Appendix 1: Parallelizing the analysis steps

Analyzing only parts of the project.

Most parts of the analysis can be filtered by specifying a list of sequencing runs, a list of sequencing libraries, or both. When a filter is provided, the analysis will only be carried out on data matching the filter.

Every part of the analysis can be filtered based on both libraries and sequencing runs.

# Will filter all parts from runs Run5 and Run6:
python indrops.py test_project.yaml filter --runs Run5,Run6

# Will sort all parts from all runs of libraries test_lib3 and test_lib4:
python indrops.py test_project.yaml sort --libraries test_lib3,test_lib4

Dividing the analysis between jobs

Most parts of the analysis can easily be divided for concurrent processing in different jobs, by specifying the total number of jobs (--total-workers) and the index of the current worker (--worker-index).

# Submitting the 20 commands below would filter all run parts within the project in 20 different parts.
python indrops.py test_project.yaml filter --total-workers 20 --worker-index [0-19]

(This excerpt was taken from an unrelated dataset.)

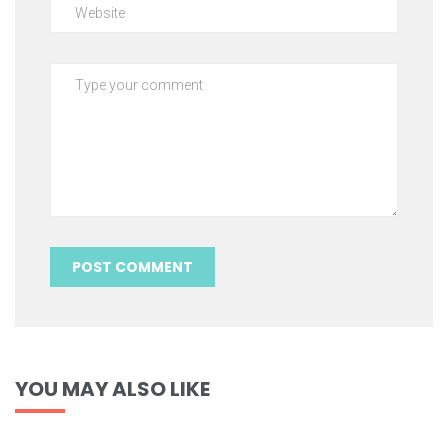
YOU MAY ALSO LIKE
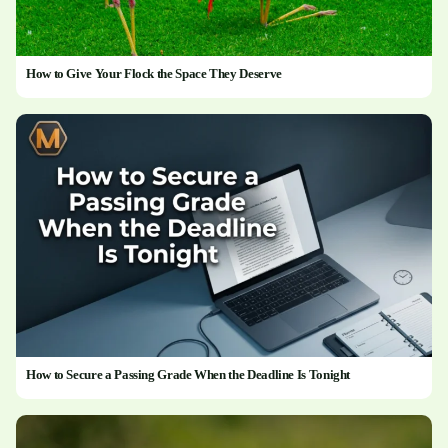
How to Give Your Flock the Space They Deserve
How to Secure a Passing Grade When the Deadline Is Tonight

Appendix 2: Using a custom Python environment on the a cluster

How to install conda and create a new environment

Download Miniconda (the anaconda package manager, without all the packages)

mkdir -pv /user_owned/path
cd  /user_owned/path
wget https://repo.continuum.io/miniconda/Miniconda-latest-Linux-x86_64.sh

Install Miniconda

bash Miniconda-latest-Linux-x86_64.sh
# Agree to license with “yes”, and choose to install in a directory that is user owned.
# I installed it in: /groups/klein/adrian/miniconda

Create a new Python environment (in this example, in /groups/klein/adrian/pyndrops) install Python2.7, Numpy, Scipy, Pandas, Matplotlib, PyYaml, PySAM

conda create -p /groups/klein/adrian/pyndrops python numpy scipy pandas pyyaml matplotlib pip
source activate /groups/klein/adrian/pyndrops
pip install pyfasta pysam==0.9.1

Appendix 3: Installing Samtools 1.3.1

mkdir -pv SAMTOOLS_DIR
cd SAMTOOLS_DIR
wget https://github.com/samtools/samtools/releases/download/1.3.1/samtools-1.3.1.tar.bz2
tar xvfj samtools-1.3.1.tar.bz2
cd samtools-1.3.1
make
make prefix=. install

Now add SAMTOOLS_DIR/samtools-1.3.1/bin/ as the samtools_dir in your project YAML file.